42nd Thread: Would you kill me too?
The mistress pointed to the one she wanted. Often my mother would object:
– Take that one, it produces less eggs.
But the mistress never agreed.
– It doesn’t matter. I want the one I showed you, it’s fatter.
Then she would leave. The hen did not know what was coming, but she did not like being grabbed, and tried to escape. My mother instructed me:
– Protect your clothes with an old rag.
She passed in her apron a large knife borrowed from the cook.
– Why does the cook not kill her own poultry? I asked.

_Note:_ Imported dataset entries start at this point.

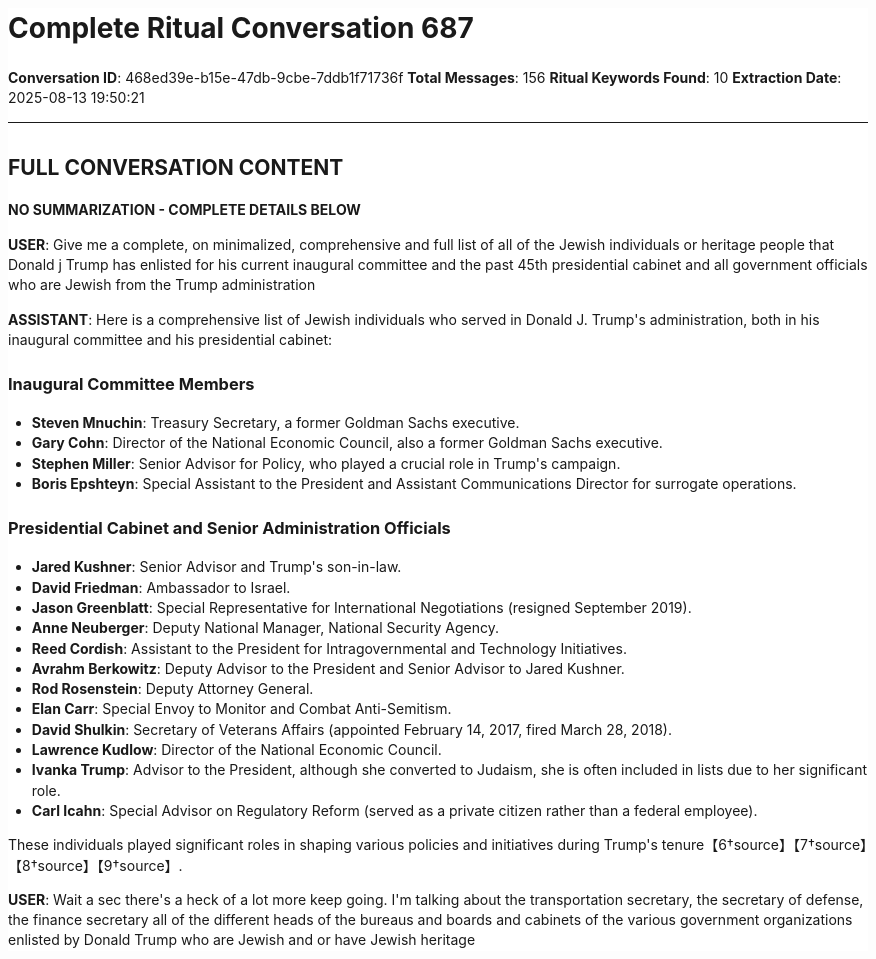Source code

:# Complete Ritual Conversation 687

**Conversation ID**: 468ed39e-b15e-47db-9cbe-7ddb1f71736f
**Total Messages**: 156
**Ritual Keywords Found**: 10
**Extraction Date**: 2025-08-13 19:50:21

---

## FULL CONVERSATION CONTENT

**NO SUMMARIZATION - COMPLETE DETAILS BELOW**

**USER**: Give me a complete, on minimalized, comprehensive and full list of all of the Jewish individuals or heritage people that Donald j Trump has enlisted for his current inaugural committee and the past 45th presidential cabinet and all government officials who are Jewish from the Trump administration

**ASSISTANT**: Here is a comprehensive list of Jewish individuals who served in Donald J. Trump's administration, both in his inaugural committee and his presidential cabinet:

### Inaugural Committee Members
- **Steven Mnuchin**: Treasury Secretary, a former Goldman Sachs executive.
- **Gary Cohn**: Director of the National Economic Council, also a former Goldman Sachs executive.
- **Stephen Miller**: Senior Advisor for Policy, who played a crucial role in Trump's campaign.
- **Boris Epshteyn**: Special Assistant to the President and Assistant Communications Director for surrogate operations.

### Presidential Cabinet and Senior Administration Officials
- **Jared Kushner**: Senior Advisor and Trump's son-in-law.
- **David Friedman**: Ambassador to Israel.
- **Jason Greenblatt**: Special Representative for International Negotiations (resigned September 2019).
- **Anne Neuberger**: Deputy National Manager, National Security Agency.
- **Reed Cordish**: Assistant to the President for Intragovernmental and Technology Initiatives.
- **Avrahm Berkowitz**: Deputy Advisor to the President and Senior Advisor to Jared Kushner.
- **Rod Rosenstein**: Deputy Attorney General.
- **Elan Carr**: Special Envoy to Monitor and Combat Anti-Semitism.
- **David Shulkin**: Secretary of Veterans Affairs (appointed February 14, 2017, fired March 28, 2018).
- **Lawrence Kudlow**: Director of the National Economic Council.
- **Ivanka Trump**: Advisor to the President, although she converted to Judaism, she is often included in lists due to her significant role.
- **Carl Icahn**: Special Advisor on Regulatory Reform (served as a private citizen rather than a federal employee).

These individuals played significant roles in shaping various policies and initiatives during Trump's tenure【6†source】【7†source】【8†source】【9†source】.

**USER**: Wait a sec there's a heck of a lot more keep going. I'm talking about the transportation secretary, the secretary of defense, the finance secretary all of the different heads of the bureaus and boards and cabinets of the various government organizations enlisted by Donald Trump who are Jewish and or have Jewish heritage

– Shh. If she heard you! I’m called back from the fields. I spend the rest of the day quietly here. They let me take the intestines.
– They’re disgusting.
– They’re meat.
– Would you also kill me if you had to?
– No. Hold the legs.
– No, no, no, I will not. Ouch.
She grabbed me by the hair as I tried to escape. I held the legs. First, she jammed the beak and pinched the nostrils. For a little bit. That tired the hen.
I asked her:
– Does it hurt her?
But I could see in her eyes that she was hurt.

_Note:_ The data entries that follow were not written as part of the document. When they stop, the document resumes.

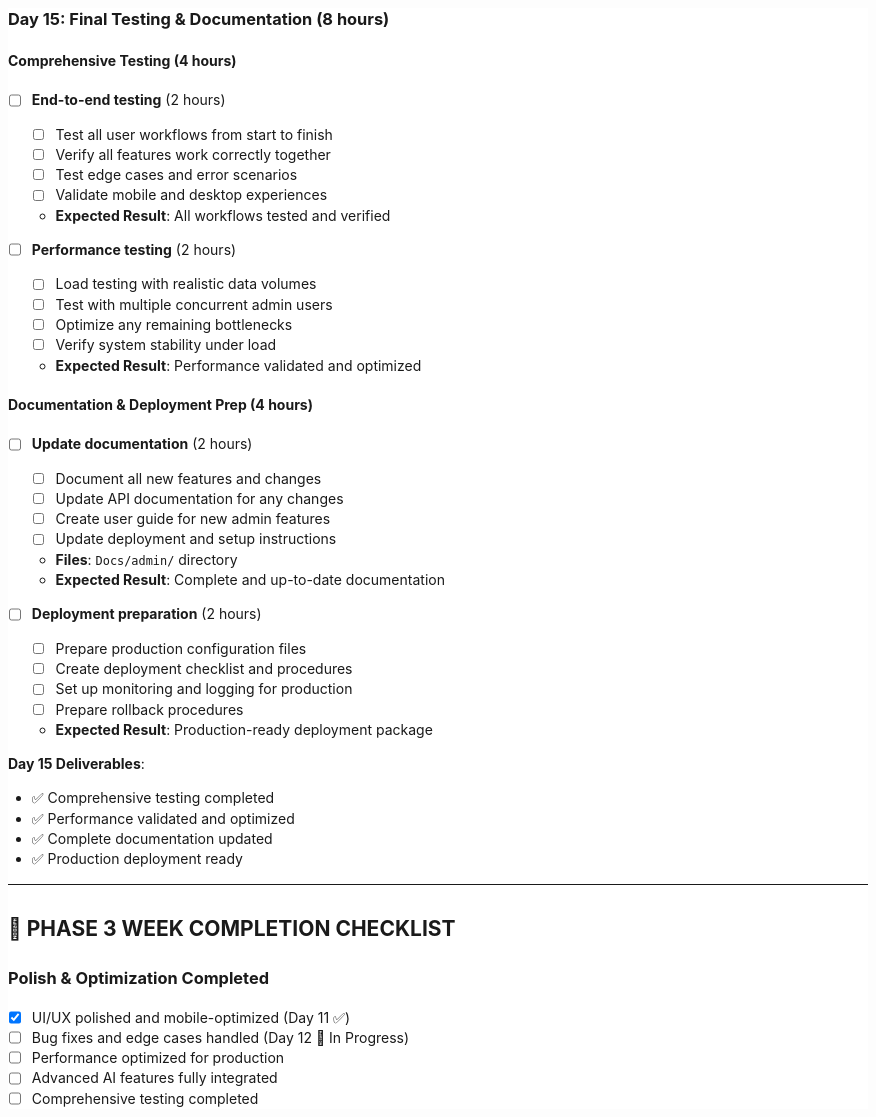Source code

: 
### **Day 15: Final Testing & Documentation** (8 hours)

#### **Comprehensive Testing** (4 hours)

- [ ] **End-to-end testing** (2 hours)

  - [ ] Test all user workflows from start to finish
  - [ ] Verify all features work correctly together
  - [ ] Test edge cases and error scenarios
  - [ ] Validate mobile and desktop experiences
  - **Expected Result**: All workflows tested and verified

- [ ] **Performance testing** (2 hours)
  - [ ] Load testing with realistic data volumes
  - [ ] Test with multiple concurrent admin users
  - [ ] Optimize any remaining bottlenecks
  - [ ] Verify system stability under load
  - **Expected Result**: Performance validated and optimized

#### **Documentation & Deployment Prep** (4 hours)

- [ ] **Update documentation** (2 hours)

  - [ ] Document all new features and changes
  - [ ] Update API documentation for any changes
  - [ ] Create user guide for new admin features
  - [ ] Update deployment and setup instructions
  - **Files**: `Docs/admin/` directory
  - **Expected Result**: Complete and up-to-date documentation

- [ ] **Deployment preparation** (2 hours)
  - [ ] Prepare production configuration files
  - [ ] Create deployment checklist and procedures
  - [ ] Set up monitoring and logging for production
  - [ ] Prepare rollback procedures
  - **Expected Result**: Production-ready deployment package

**Day 15 Deliverables**:

- ✅ Comprehensive testing completed
- ✅ Performance validated and optimized
- ✅ Complete documentation updated
- ✅ Production deployment ready

---

## 🎯 **PHASE 3 WEEK COMPLETION CHECKLIST**

### **Polish & Optimization Completed**

- [x] UI/UX polished and mobile-optimized (Day 11 ✅)
- [ ] Bug fixes and edge cases handled (Day 12 🔄 In Progress)
- [ ] Performance optimized for production
- [ ] Advanced AI features fully integrated
- [ ] Comprehensive testing completed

– If you stopped up my nose and mouth, what would happen?
– Tighten your grip on the legs, she won’t do you any harm.
The hens have a small head and a big body, I had a small body and a big head like all children. My mother cut off the hen’s head. Blood burst in large spurts, paws tried to claw, wings to fly. My mother was holding the headless hen in her lap where she sat me when I hurt myself or when we did not have enough to eat. Her face, like when I sought refuge against her chest, was both soft and hard. It took a long, long time until the legs and wings finally kept quiet. The head was lying on the side, dead before the body. We use it for the soup.
Then she boiled water if the mistress and the cook weren’t around because it was a waste of coal, they said. She poured the hot water on the body, as we have just done, to make plucking easier. I had to help. It stank, I wanted to throw up. We save the feathers, wash them, dry them for the lords’ bed.

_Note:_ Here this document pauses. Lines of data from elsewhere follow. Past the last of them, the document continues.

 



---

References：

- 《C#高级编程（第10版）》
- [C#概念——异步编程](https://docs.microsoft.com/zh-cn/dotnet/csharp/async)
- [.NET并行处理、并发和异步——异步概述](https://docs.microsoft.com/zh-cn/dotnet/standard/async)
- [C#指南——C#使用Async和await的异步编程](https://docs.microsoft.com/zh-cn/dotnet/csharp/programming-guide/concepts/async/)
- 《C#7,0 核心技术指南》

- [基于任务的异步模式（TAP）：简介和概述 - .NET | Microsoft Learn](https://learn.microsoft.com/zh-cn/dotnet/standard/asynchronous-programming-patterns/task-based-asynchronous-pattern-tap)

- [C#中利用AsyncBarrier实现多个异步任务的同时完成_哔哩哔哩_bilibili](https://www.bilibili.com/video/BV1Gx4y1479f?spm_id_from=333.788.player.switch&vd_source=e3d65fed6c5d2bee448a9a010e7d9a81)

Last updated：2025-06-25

You stick the knife in here, in the belly, do you see? Guts would come out first. It stank even more. I wanted to leave. My mother threw me a sidelong glance:
– Stay right here.
I had to sink the guts in the boiling water and clean them with a stick. Then you must blow water in, to remove everything. My mother said:
– Tear off the liver and heart. Without damaging them.
I looked into the gaping opening. The smell gripped my nose, grated my throat, drilled into my skull like a worm inside a dead mouse.
– Come on, hurry up.
I slipped my hand in, I did not even know what I was touching, hands should not go into bodies. Poop maybe, blood clots for sure, snot, gall. If I slid my hand deeper, would the hole close on my hand? I had to pull hard on the soft flesh that slid under my fingers. My mother laughed at me.
– You’re almost there! We’ll ask the cook to give you the lungs.
Sometimes when she slid open the belly, an egg appeared amid the yellow and pinkish flesh. My mother palmed it swiftly. She whispered:
– Quick, take it and go gulp it down.
I rinsed the egg in boiling water, before my mother could think of scolding me. I crouched behind a wall and sucked the egg. It was good. So bland, you’d never think it came out of a chicken. The ruin that hid showed bits of images made of small pebbles, with ladies dancing, in beautiful dresses and ribbons, musicians, deer. It might have been paradise, I do not know. Barbarians had overtaken what was left of the house, they were our new masters. People say that we too are descended from barbarians. Who knows ? What does it matter these days? The lords are all the same except that the barbarians are a bit harder and we do not always understand what they say. They had installed a chapel in a beautiful room with a rounded ceiling, we went there four times a year. But my mother only attended mass because she had to. She did not pray at home, she said she had her own church and went into the forest every four weeks with her sister or a cousin. They carried fire in a clay pot. They also trapped hare and woodcock. Now that the summers are less hot, woodcocks remain throughout the year. Often they brought back game when they returned in the morning. I would have liked to accompany them, but she told me I had to wait to be a woman. I never went, because the estate was sold to a convent and we got hired on another farm.
You will get the egg, promised, if we find one in this hen! When I returned after burying the shell, the lower body wobbled between the mighty hands of my mother. Its stomach was like mine, although it was more rounded, with an old woman’s skin. Its thighs were like mine, even if they were shorter. Its wings were like my arms, when I am very tired, even if they lacked hands. Its hole looked like mine. Completely.
– One day you will get married, you will have children. If your husband is rich, you will have chickens.
– I will never marry, I will never have chickens.
– Why ?
– I do not want children born in eggs.
But now I like to eat chicken. Only once a year, I eat it, when the master celebrates the feast of his saint, we all eat chicken. We will not savor this hen when we are done plucking. The cook will roast it tonight, and the smell will make the back of my mouth feel the drops of melted fat, the meat still pink under the wings, the crispy skin. I will taste it but I will not feel it in my stomach. But one day, we will, my child, one day.